While introducing the season, Meyer underlined recent milestones, including hitting a record 43 million euros ($46 million) in revenues from sponsors last year. He noted that revenues overall last year were up 25% over the last pre-pandemic year in 2019, with performances averaging 90% of capacity, even though last-minute lower-cost ticket sales were down by nearly half.

“It is no longer true that you can just show up at La Scala and find tickets. You need to reserve,” he said.

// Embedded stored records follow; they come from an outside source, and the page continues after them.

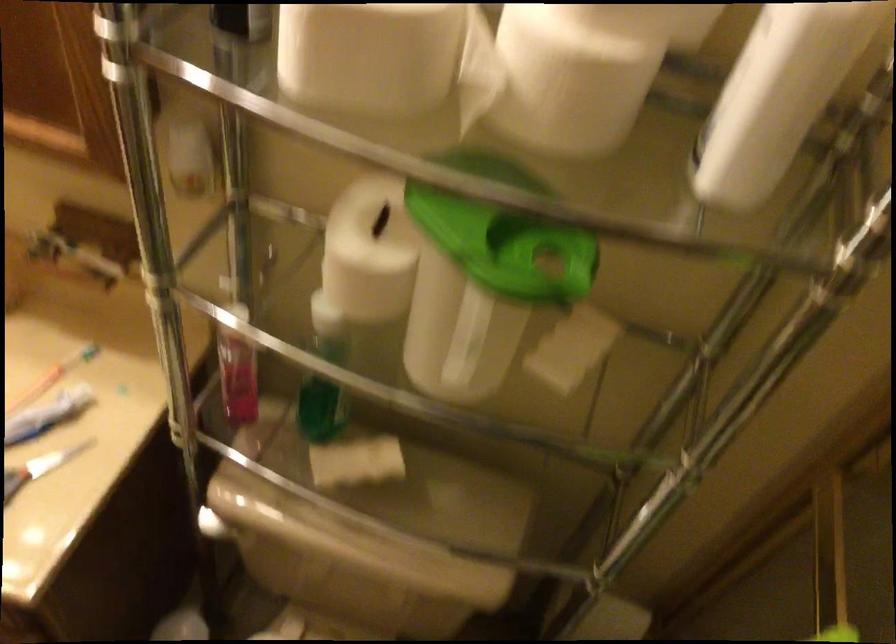
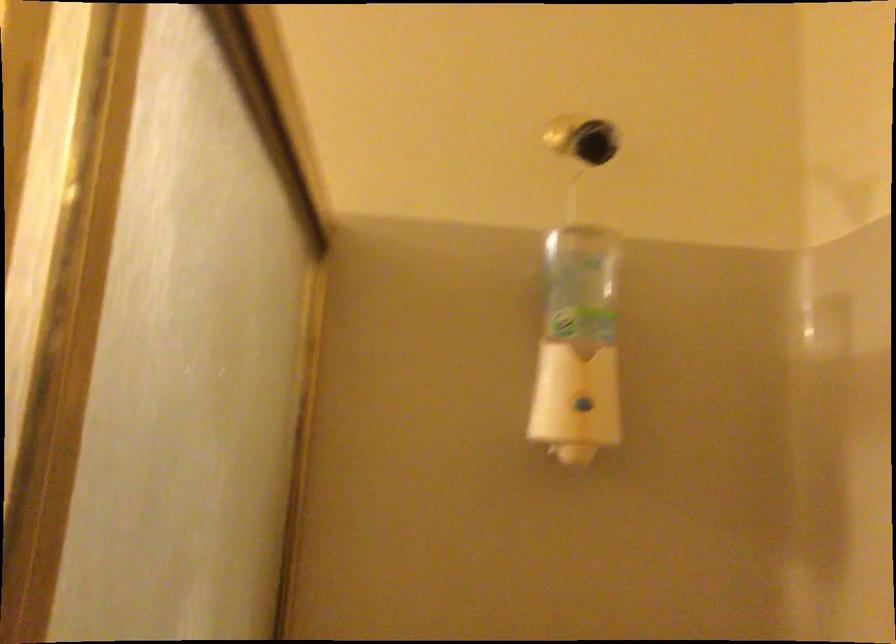
First-person continuous shooting, in which direction is the camera rotating?

The rotation direction of the camera is right-up.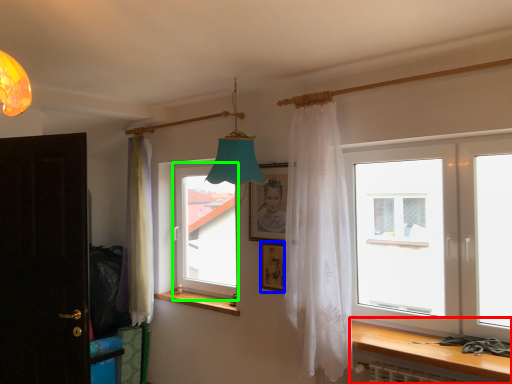
Question: Estimate the real-world distances between objects in this image. Which object is closer to table (highlighted by a red box), picture frame (highlighted by a blue box) or window (highlighted by a green box)?

Choices:
 (A) picture frame
 (B) window

Answer: (A)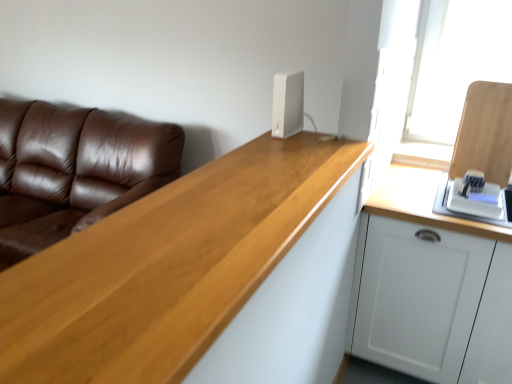
Question: From the image's perspective, does white matte cabinet at right appear lower than brown leather couch at left?

Choices:
 (A) no
 (B) yes

Answer: (B)

Question: Can you see white matte cabinet at right touching brown leather couch at left?

Choices:
 (A) no
 (B) yes

Answer: (A)

Question: Is white matte cabinet at right further to camera compared to brown leather couch at left?

Choices:
 (A) no
 (B) yes

Answer: (A)

Question: Is white matte cabinet at right thinner than brown leather couch at left?

Choices:
 (A) yes
 (B) no

Answer: (A)

Question: Can you confirm if white matte cabinet at right is positioned to the left of brown leather couch at left?

Choices:
 (A) yes
 (B) no

Answer: (B)

Question: Is white matte cabinet at right bigger than brown leather couch at left?

Choices:
 (A) yes
 (B) no

Answer: (B)

Question: Would you say brown leather couch at left is part of light wood countertop at center's contents?

Choices:
 (A) yes
 (B) no

Answer: (B)

Question: Is light wood countertop at center positioned behind brown leather couch at left?

Choices:
 (A) yes
 (B) no

Answer: (B)

Question: Is light wood countertop at center closer to the viewer compared to brown leather couch at left?

Choices:
 (A) yes
 (B) no

Answer: (A)

Question: From a real-world perspective, does light wood countertop at center stand above brown leather couch at left?

Choices:
 (A) no
 (B) yes

Answer: (B)

Question: Is light wood countertop at center oriented towards brown leather couch at left?

Choices:
 (A) yes
 (B) no

Answer: (B)

Question: Considering the relative sizes of light wood countertop at center and brown leather couch at left in the image provided, is light wood countertop at center smaller than brown leather couch at left?

Choices:
 (A) yes
 (B) no

Answer: (A)

Question: Is light wood countertop at center oriented away from white plastic router at upper center?

Choices:
 (A) no
 (B) yes

Answer: (A)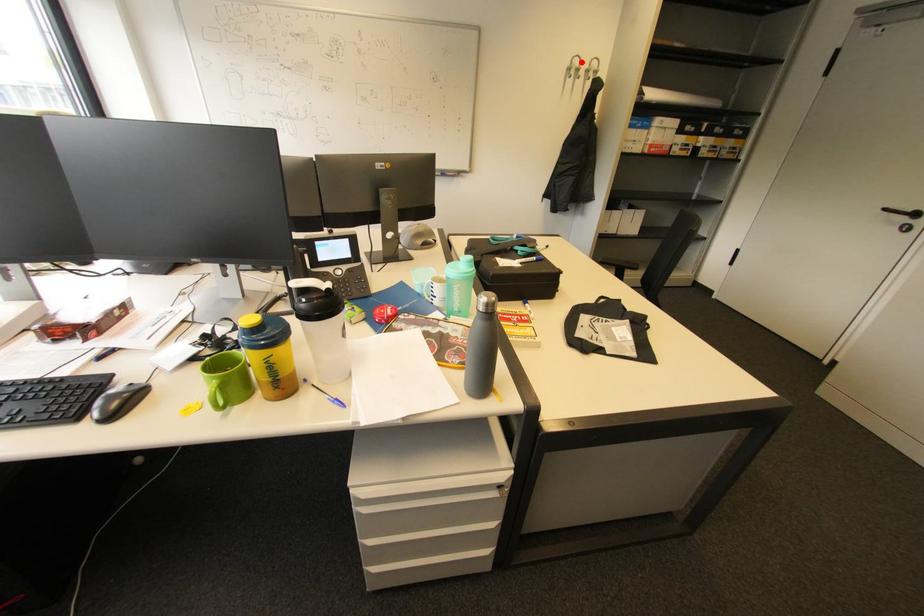
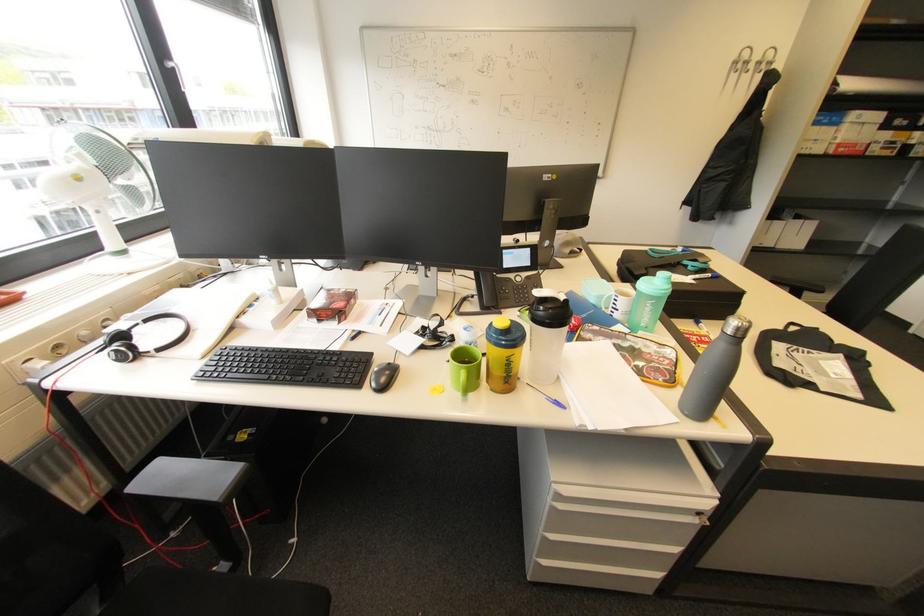
Question: I am providing you with two images of the same scene from different viewpoints. Image1 has a red point marked. In image2, the corresponding 3D location appears at what relative position? Reply with the corresponding letter.

Choices:
 (A) Closer
 (B) Farther

Answer: (B)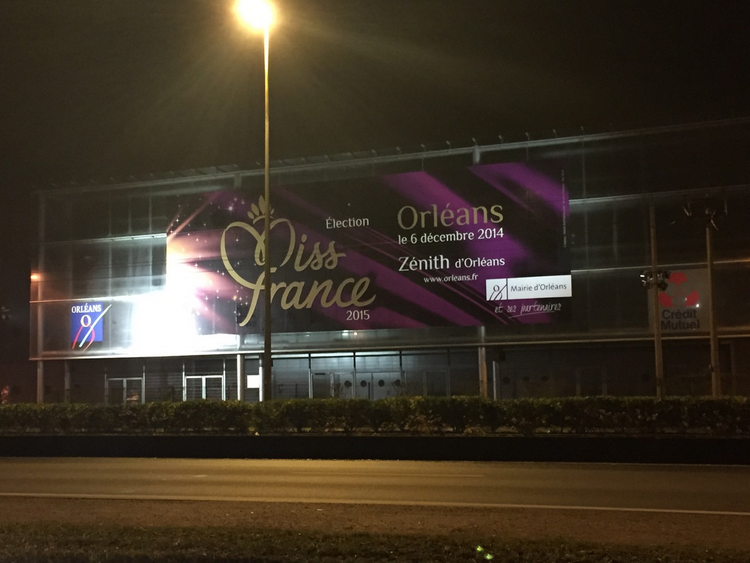
You are a GUI agent. You are given a task and a screenshot of the screen. Output one action in this format:
    pyautogui.click(x=<x>, y=<y>)
    Task: Click on the windows
    This screenshot has width=750, height=563.
    Given the screenshot: What is the action you would take?
    pyautogui.click(x=598, y=329)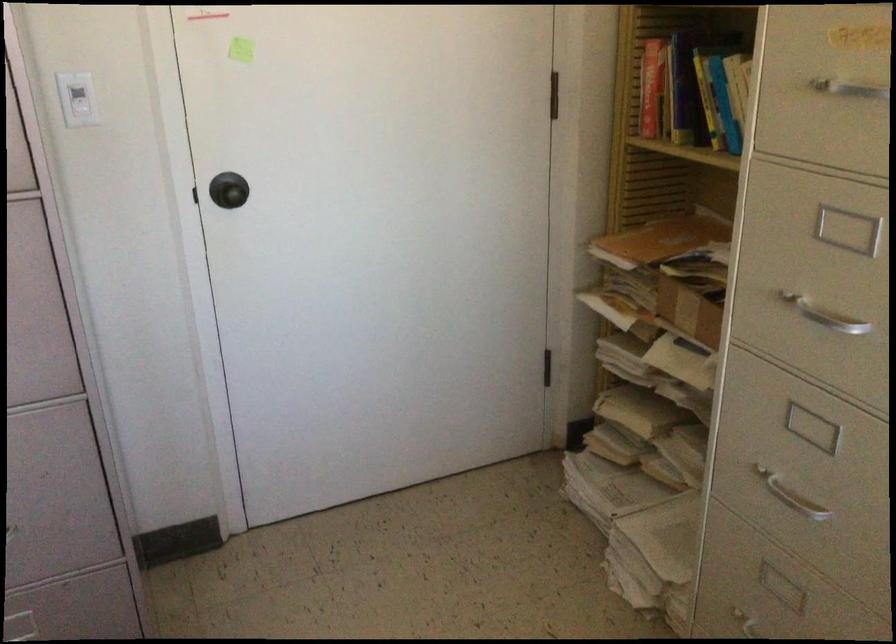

Italian Culture Minister Gennaro Sangiuliano has denied that the government is prejudiced against foreign managers of Italian cultural institutions. “But it also seems seems strange to me that in this historic moment, the top 10 institutions of Italian culture are being run by foreigners,” he told a RAI State TV interviewer last week.

He cited examples like the Uffizi in Florence, the Pompeii archaeological site, the Turin opera and the Theater San Carlo opera in Naples. While praising both the Uffizi and Pompeii directors, he said that the choices demonstrated “a certain xenophile provincialism that we must by every account appoint a foreigner.”

The government’s decree on the age of opera house general managers would have a more immediate effect at the Theater San Carlo, run by Frenchman Stephane Lissner, who turned 70 in January. Lissner, a former La Scala general manager whose Naples contract runs out in 2025, has indicated he plans to challenge the measure, which some experts have suggested is unconstitutional since it would in his case have a retroactive impact.